Let’s take barium for example. If you ever have had a so-called contrast x-ray or MRI where you had to drink the nasty white brew and wait for it to circulate in your system before your scan, you know what barium is. It’s the stuff that enables high-contrast images of internal organs, especially in the gastrointestinal structure but also in brain and lung scans. Recall that during and for up to a year following COVID, there were especially long wait times for MRI scans. This wasn’t just due to a shortage of technicians (although that also was a factor): it stemmed primarily from supply chain disruptions from China, the primary miner of barite, accounting for over 50% of global supply in 2021.

When it comes to treatment decisions for potentially fatal or debilitating diseases, the clearer the image the better the analysis and the better the potential treatment outcomes. So just as with any other critical mineral, the shorter and more reliable the supply chain the better. Especially as tensions between the West and China around critical minerals writ large escalate and the possibility of increasingly limited and certainly more costly access to China-sourced materials casts a worrying shadow over a range of activities, finding alternative sources of key materials is an urgent strategic issue.

So the discovery in Canada of a natural source of pharmaceutical-grade barium sulfate is good news indeed. Voyageur Pharmaceuticals Ltd. (TSXV: VM), the company holding the mining rights, seems poised to disrupt the existing supply chain and potentially seize a commanding market share of the contrast market in the US and Europe.
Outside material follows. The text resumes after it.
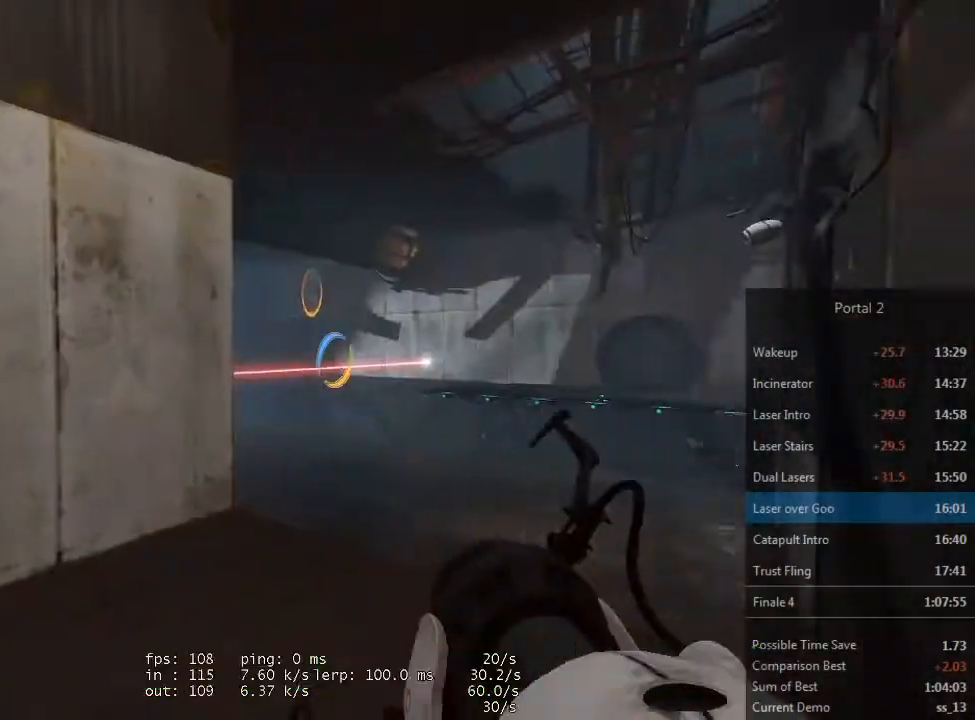
{"keys": ["d", "w"], "mouse": [], "events": [[100, "d", "up"], [133, "a", "down"], [233, "a", "up"], [233, "w", "down"], [300, "w", "up"], [400, "d", "down"], [500, "w", "down"]]}
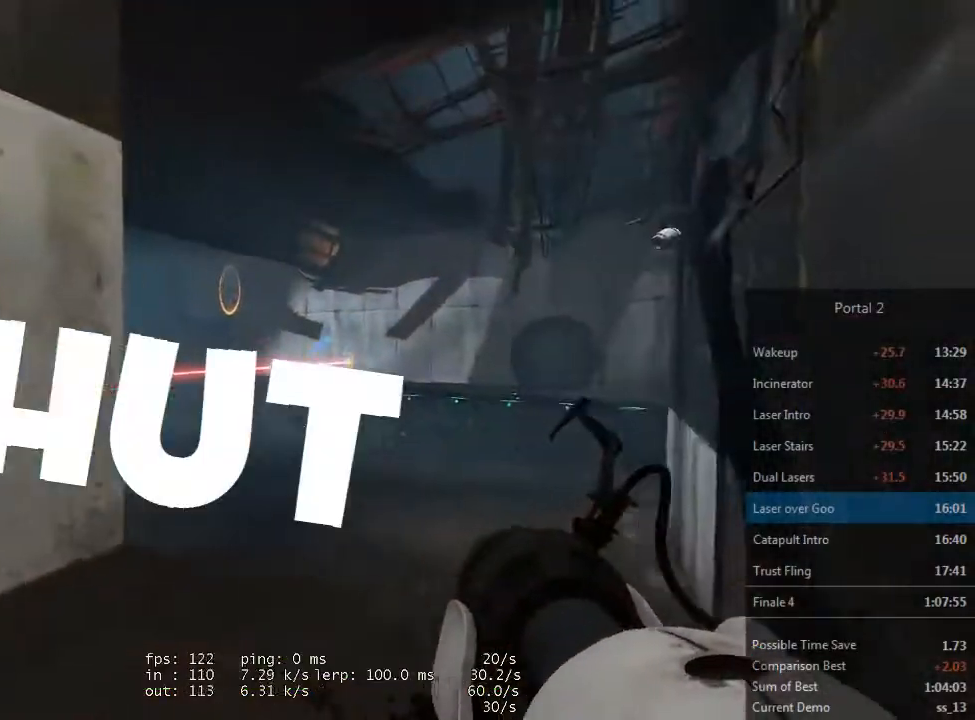
{"keys": [], "mouse": [], "events": [[167, "d", "up"], [233, "a", "down"], [233, "mouse_left", "down"], [267, "a", "up"], [300, "mouse_left", "up"], [400, "w", "up"]]}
Even beyond diagnosis, however, the company seems to be exploring possible new treatment options using nanotechnology and fullerene buckies.

What is fullerene? It’s a carbon molecule whose structure resembles the geodesic dome popularized by architect Buckminster Fuller in the 1960’s and whose tetrahedron and octahedron structures are lightweight and incredibly strong. Until recently, fullerenes primarily were extracted from plasma-chamber soot. Working with a company named Rain Cage, Voyageur says it has been able to cost-effectively source fullerenes via carbon capture from tailpipes and stacks in a new form, the endohedral fullerene, aka fullerene buckies. In addition to any other benefits, Rain Cage’s technology would be a huge advance for “green” sustainable mining and combating climate change in the energy sector.

Fundamentally, fullerene buckies’ structure enables the carbon molecule to enfold other materials such as barium at the nanoparticle level, enabling precise imaging targeting the cellular level of individual tumors by injection of the fullerenes. Some research suggests that future applications could expand beyond vastly improved imaging to actual treatment deliveries for a range of cancers including head and neck, lung, bladder and skin.

Voyageur says the Rain Cage process also produces C60 fullerenes. C60 fullerenes have strong antioxidant properties which potentially could combat conditions such as Alzheimer’s, heart disease and cancer.  The anti-inflammatory properties of C60 suggest the possibility of treatments for conditions such as arthritis might be possible at some future point as well.

As research and development (R&D) continues to boldly define new uses and technology begins to make key elements cost-effectively available, opening the door to new diagnostic and treatment possibilities, we might soon begin hearing more about ‘health minerals’ as part of the critical minerals global dialog.